Each year, when evaluating the functioning of the Board of Directors and the Committees, the Board of Directors assesses the organisation and balance of powers as set out in the Board’s Rules of Procedure, and in particular the limitations they place on the powers of the Chairman and Chief Executive Officer (see section 4.2.2.3 “Powers and duties of the Board of Directors” above). The Board has so far considered that the current arrangement ensures a satisfactory balance, in the interest of the Company, between the executive corporate officer and the Board of Directors, while preserving the necessary flexibility, efficiency and responsiveness with regard to the administration and management of the Company (see section 4.2.2.6 “Evaluation of the functioning of the Board of Directors and its Committees”).

The issue of the balance in the distribution of powers between the Chairman and CEO and the Board of Directors is also regularly discussed at the executive sessions (see section 4.2.2.3 “Powers and duties of the Board of Directors”).

Lastly, the Appointments, Remuneration and Governance Committee is responsible for reviewing and giving its opinion on potential situations of conflict of interest of which it is aware, or which might be reported to it, and for reporting on such conflicts to the Board of Directors (see section 4.2.3.5 “Appointments, Remuneration & Governance Committee”).

4.2.2.5 Evaluation of Director independence
Total number of Directors 18
Number of independent directors 5
Percentage of independent directors* 41,7%

* Excluding Directors representing the employees.

The AFEP-MEDEF Corporate Governance Code recommends that, in companies with a controlling shareholder, the proportion of independent directors should be at least one third of the Board of Directors and specifies that Directors representing employees are not taken into account in making this calculation.

The table below reiterates the independence criteria stated by the AFEP-MEDEF Code:

Independence criteria
Criterion 1: Employee or corporate officer in the previous five years

Must not be or have been within the previous five years an employee or executive officer of the Company, an employee, executive officer or Director of a company consolidated within the Company, an employee, executive officer or Director of the parent company of the Company or a company consolidated within this parent company.

Criterion 2: Cross Directorships

Must not be an executive officer of a company in which the Company, directly or indirectly, holds a Directorship, or in which an employee appointed as such or an executive officer of the Company (currently in office or having held such office within the last five years) holds a Directorship.

Criterion 3: Significant business relationships

Must not be a customer, supplier, commercial banker, investment banker or consultant of significance to the Company or its Group or for which the Company or its Group represents a significant portion of its activity.
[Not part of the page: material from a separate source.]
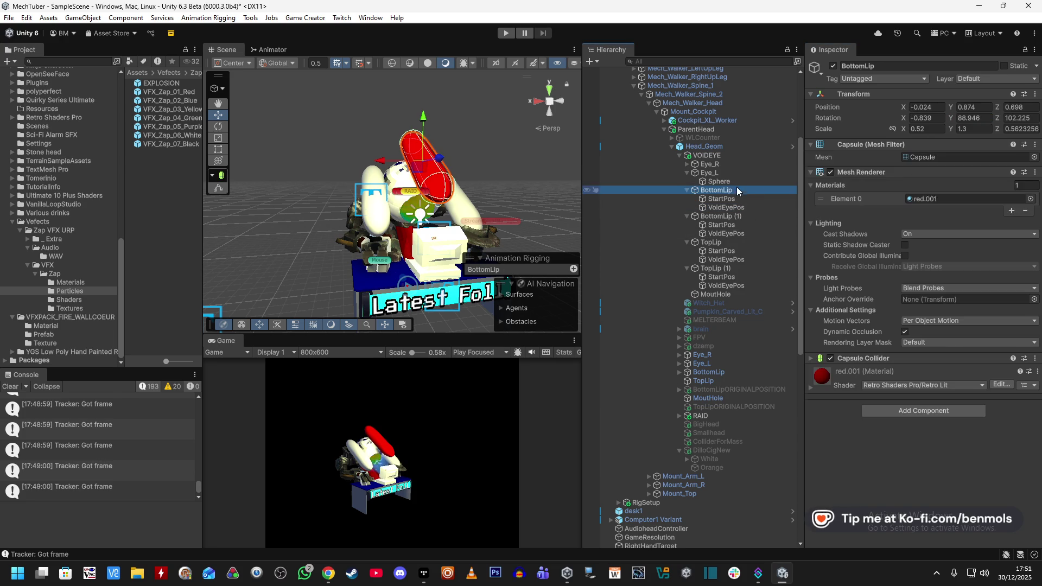
pyautogui.click(1022, 118)
pyautogui.click(744, 208)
The evaluation of the significance or otherwise of the relationship with the Company or its Group must be discussed by the Board and the quantitative and qualitative criteria that led to this evaluation must be clarified in the annual report.

Criterion 4: Family ties

Must not be related by close family ties to a corporate officer.

Criterion 5: Auditor

Must not have been an Auditor of the Company within the previous 5 years.

Criterion 6: Period of office exceeding 12 years

Must not have been a Director of the Company for more than 12 years. Loss of the status of independent Director occurs on the date of the 12th anniversary.
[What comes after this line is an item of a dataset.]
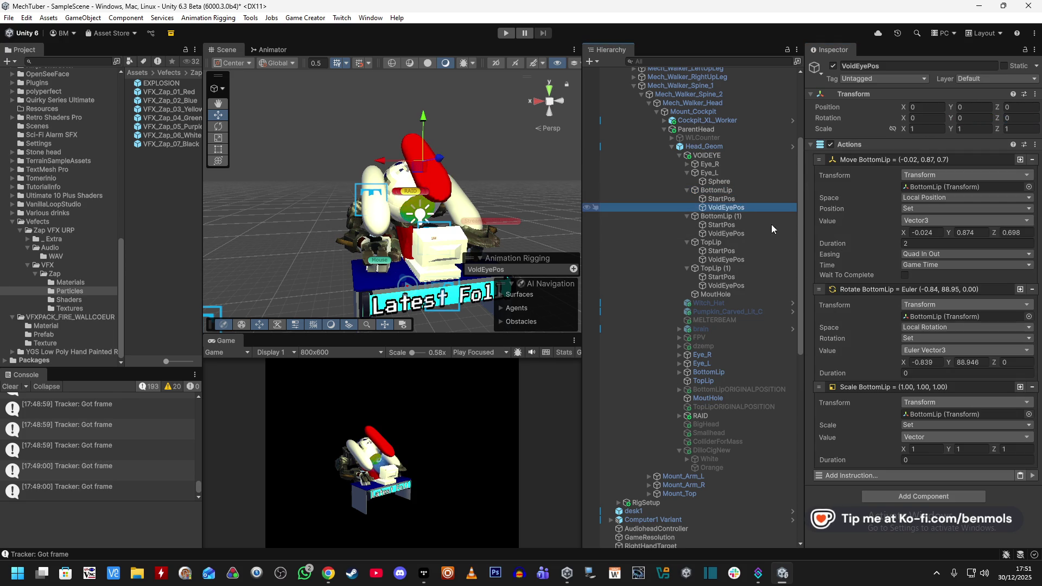
pyautogui.click(1012, 361)
pyautogui.press('ctrl+v')
pyautogui.click(911, 373)
pyautogui.write('2')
Criterion 7: Variable remuneration or performance-based remuneration

Must not receive variable remuneration in cash or securities or any remuneration related to the performance of the Company or the Group.

Independence criteria
Criterion 8: Major shareholders

A Director representing a major shareholder of the Company or its parent company may be considered independent, provided this shareholder does not participate in the control of the Company. Nevertheless, beyond a 10% threshold in capital or voting rights, the Board of Directors shall systematically question the status of independent by taking into account the structure of the Company’s capital and the existence of a potential conflict of interest.